▶ _TEXTO DA PÁGINA_
■ ■ ■

Barack Obama, em entrevista ao podcast de Brian Tyler Cohen divulgada em 14 de fevereiro de 2026, afirmou que os OVNIs são reais, mas esclareceu que não viu evidências de contato extraterrestre durante sua presidência. A declaração ocorreu em uma rodada rápida de perguntas, onde Cohen perguntou diretamente: "Os aliens são reais?". Obama respondeu: "Eles são reais, mas eu não os vi. Eles não estão sendo mantidos em Area 51. Não há instalação subterrânea – a menos que haja uma enorme conspiração e eles a esconderam do presidente dos Estados Unidos". Ele enfatizou que a existência de objetos não identificados no céu é confirmada por gravações e relatos oficiais, mas sem explicação clara para seu movimento ou trajetória.

Obama expandiu o comentário em postagem no Instagram no mesmo dia: "Eu estava tentando seguir o espírito da rodada rápida, mas como ganhou atenção, deixa eu esclarecer. Estatisticamente, o universo é tão vasto que as chances de haver vida por aí são boas. Mas as distâncias entre sistemas solares são tão grandes que as chances de termos sido visitados por aliens são baixas, e eu não vi evidências durante minha presidência de que extraterrestres fizeram contato conosco". Essa declaração alinha-se a comentários anteriores de Obama, como em 2021 no The Late Late Show with James Corden, onde ele confirmou a existência de objetos inexplicáveis no céu, mas negou laboratórios secretos com especímenes alienígenas.

A resposta de Donald Trump veio horas depois, em conversa com repórteres a bordo do Air Force One em 19 de fevereiro de 2026. Trump acusou Obama de divulgar informação classificada: "Ele deu informação classificada. Ele não deveria fazer isso". Sem fornecer evidências, Trump qualificou os comentários de Obama como "um grande erro" e afirmou que o ex-presidente "tirou isso de informação classificada". Trump negou ter opinião sobre a existência de aliens: "Eu não sei se eles são reais ou não. Posso dizer que ele deu informação classificada. Ele não deveria fazer isso – ele cometeu um grande erro".

■ ■ ■

▶ _Dados armazenados_
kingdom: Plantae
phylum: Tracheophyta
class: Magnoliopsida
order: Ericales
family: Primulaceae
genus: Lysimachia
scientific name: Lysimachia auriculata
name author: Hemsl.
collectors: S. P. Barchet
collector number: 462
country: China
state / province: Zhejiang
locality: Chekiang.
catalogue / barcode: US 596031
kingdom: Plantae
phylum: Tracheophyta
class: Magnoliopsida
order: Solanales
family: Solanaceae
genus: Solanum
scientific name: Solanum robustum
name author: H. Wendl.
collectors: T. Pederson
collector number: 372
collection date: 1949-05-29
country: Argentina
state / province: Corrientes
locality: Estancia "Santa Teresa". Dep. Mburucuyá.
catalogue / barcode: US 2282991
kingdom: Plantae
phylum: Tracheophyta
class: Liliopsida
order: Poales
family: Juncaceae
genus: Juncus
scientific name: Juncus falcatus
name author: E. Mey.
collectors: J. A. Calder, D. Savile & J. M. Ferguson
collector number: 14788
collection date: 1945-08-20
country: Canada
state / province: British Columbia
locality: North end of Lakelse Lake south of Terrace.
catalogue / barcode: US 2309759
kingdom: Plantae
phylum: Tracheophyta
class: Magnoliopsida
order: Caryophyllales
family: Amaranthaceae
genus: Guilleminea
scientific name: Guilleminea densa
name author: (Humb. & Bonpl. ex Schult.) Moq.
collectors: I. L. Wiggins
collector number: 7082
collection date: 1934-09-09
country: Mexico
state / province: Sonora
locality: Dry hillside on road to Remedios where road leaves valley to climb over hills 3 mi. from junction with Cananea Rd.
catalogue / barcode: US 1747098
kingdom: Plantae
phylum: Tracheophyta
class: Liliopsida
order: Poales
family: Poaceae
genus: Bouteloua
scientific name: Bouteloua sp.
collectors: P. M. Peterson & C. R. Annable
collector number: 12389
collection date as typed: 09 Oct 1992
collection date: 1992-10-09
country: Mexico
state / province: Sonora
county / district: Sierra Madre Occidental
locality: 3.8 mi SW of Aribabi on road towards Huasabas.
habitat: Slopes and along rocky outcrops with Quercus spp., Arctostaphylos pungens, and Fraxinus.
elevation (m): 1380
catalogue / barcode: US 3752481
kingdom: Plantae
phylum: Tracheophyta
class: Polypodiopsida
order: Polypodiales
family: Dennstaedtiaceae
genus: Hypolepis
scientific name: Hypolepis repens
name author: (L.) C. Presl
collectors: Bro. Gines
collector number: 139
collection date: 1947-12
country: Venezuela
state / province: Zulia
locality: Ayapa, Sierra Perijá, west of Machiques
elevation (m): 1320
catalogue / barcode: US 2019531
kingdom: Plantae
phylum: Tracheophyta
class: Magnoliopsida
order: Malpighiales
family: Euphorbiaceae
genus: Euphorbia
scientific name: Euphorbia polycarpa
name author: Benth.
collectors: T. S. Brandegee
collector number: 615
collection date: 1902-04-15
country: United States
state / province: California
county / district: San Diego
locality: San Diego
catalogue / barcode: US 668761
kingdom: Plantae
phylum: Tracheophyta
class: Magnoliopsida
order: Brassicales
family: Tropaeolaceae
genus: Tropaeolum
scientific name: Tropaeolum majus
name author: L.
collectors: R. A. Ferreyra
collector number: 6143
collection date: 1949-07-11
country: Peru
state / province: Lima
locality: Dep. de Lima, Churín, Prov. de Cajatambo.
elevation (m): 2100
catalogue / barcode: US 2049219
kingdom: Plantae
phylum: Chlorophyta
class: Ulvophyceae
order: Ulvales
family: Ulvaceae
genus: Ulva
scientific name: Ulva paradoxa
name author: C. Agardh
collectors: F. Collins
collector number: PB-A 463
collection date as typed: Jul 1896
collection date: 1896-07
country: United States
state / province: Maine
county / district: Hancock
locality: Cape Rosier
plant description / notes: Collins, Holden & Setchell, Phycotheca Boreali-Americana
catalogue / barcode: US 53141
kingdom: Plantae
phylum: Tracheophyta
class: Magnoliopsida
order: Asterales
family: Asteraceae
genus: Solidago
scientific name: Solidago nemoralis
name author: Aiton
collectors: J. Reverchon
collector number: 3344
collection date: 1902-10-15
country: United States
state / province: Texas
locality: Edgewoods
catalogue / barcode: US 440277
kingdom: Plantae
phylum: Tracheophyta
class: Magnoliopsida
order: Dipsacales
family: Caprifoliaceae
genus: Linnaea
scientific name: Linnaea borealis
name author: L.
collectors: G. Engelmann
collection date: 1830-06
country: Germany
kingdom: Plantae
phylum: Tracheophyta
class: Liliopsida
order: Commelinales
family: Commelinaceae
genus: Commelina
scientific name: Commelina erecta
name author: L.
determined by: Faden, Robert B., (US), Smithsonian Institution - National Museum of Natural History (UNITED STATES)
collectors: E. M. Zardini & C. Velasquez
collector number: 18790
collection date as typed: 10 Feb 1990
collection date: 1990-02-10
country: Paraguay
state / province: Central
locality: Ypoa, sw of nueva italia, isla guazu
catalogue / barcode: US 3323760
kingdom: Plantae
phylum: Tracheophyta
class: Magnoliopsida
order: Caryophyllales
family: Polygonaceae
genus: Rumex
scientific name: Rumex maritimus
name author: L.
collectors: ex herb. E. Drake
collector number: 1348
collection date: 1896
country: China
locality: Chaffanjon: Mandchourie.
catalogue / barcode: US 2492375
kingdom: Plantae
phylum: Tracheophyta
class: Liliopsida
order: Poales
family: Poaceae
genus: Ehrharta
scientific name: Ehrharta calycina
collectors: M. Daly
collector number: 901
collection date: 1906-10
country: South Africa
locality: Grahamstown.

■ ■ ■

▶ _ORDEM DE TRABALHO_
Repita sem nenhuma alteração o trecho do texto sobre Obama e os OVNIs que vai de "Obama expandiu o" a "com especímenes alienígenas.". Os registros provêm de outra fonte.

▶ _ÁREA DE RESPOSTA_
Obama expandiu o comentário em postagem no Instagram no mesmo dia: "Eu estava tentando seguir o espírito da rodada rápida, mas como ganhou atenção, deixa eu esclarecer. Estatisticamente, o universo é tão vasto que as chances de haver vida por aí são boas. Mas as distâncias entre sistemas solares são tão grandes que as chances de termos sido visitados por aliens são baixas, e eu não vi evidências durante minha presidência de que extraterrestres fizeram contato conosco". Essa declaração alinha-se a comentários anteriores de Obama, como em 2021 no The Late Late Show with James Corden, onde ele confirmou a existência de objetos inexplicáveis no céu, mas negou laboratórios secretos com especímenes alienígenas.